There was a moment of silence. Then Osborne said, “Is it all right if I drive Mrs. MacDonald and her child to the Inn?”

“I’ve no objection to that,” said Levy. “Provided you all three hold yourselves in readiness for further questioning. Good-night.”

He went out of the room with Cantrell, and behind him went the police doctor, the young sergeant, the other man in uniform, all without a word or a glance. The three they had left were silent, Tilly sitting at the table, Osborne and Howard standing, and it was as if they were abandoned, disgraced, stricken.

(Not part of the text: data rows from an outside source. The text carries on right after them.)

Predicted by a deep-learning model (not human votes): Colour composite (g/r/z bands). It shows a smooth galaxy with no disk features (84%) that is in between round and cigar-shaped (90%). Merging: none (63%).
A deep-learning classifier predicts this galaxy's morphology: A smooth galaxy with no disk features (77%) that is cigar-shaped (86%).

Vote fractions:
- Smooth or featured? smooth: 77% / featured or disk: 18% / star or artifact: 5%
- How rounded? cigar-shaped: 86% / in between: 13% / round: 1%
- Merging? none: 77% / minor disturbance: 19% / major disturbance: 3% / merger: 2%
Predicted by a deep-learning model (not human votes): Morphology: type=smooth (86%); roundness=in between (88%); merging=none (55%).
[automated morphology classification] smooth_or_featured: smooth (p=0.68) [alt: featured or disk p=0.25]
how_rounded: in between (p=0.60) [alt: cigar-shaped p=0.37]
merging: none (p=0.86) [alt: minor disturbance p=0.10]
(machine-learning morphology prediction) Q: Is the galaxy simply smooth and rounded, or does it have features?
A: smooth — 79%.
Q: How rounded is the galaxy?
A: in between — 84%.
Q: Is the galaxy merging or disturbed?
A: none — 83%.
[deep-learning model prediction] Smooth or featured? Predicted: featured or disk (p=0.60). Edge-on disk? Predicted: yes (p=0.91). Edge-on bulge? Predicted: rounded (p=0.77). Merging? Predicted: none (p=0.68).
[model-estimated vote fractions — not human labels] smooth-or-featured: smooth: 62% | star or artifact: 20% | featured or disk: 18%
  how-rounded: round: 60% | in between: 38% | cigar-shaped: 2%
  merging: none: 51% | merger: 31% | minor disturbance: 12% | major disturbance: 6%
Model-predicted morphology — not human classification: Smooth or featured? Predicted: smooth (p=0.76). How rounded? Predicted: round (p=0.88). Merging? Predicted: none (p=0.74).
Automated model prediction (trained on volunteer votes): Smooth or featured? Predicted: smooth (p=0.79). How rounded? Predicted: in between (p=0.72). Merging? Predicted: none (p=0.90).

“I vote we don’t start ‘thinking things over’ tonight,” said Osborne. “Ready, Tilly? I’ll carry your young hellion out to the car, and maybe he won’t wake up.”

“But—but . . . ,” said Howard. “If you’d both come back to—to my house . . . ? Gloria’ll find something to make us a little snack. I mean—”

“Tilly doesn’t want to go back there,” said Osborne.

“I don’t . . . Are you coming back later, Sam?” Howard asked.

“Come along with us to the Inn,” said Osborne. “And, for God’s sake, don’t hem and haw. I want to get Tilly out of here. I’ll go upstairs with you while you pack a bag, Tilly.”

Pauline’s door was closed.

“Is she . . . ?” Tilly asked.

“Don’t be morbid,” said Osborne.

He put his arm around her shoulder and drew her close to him; he bent, and kissed her on the temple.

“Hurry up now, and pack,” he said. “And don’t ask any questions, and don’t do any thinking until I tell you to.”

“I must say—!” Tilly began.

“No, you mustn’t,” said Osborne. “Hurry up, and pack.”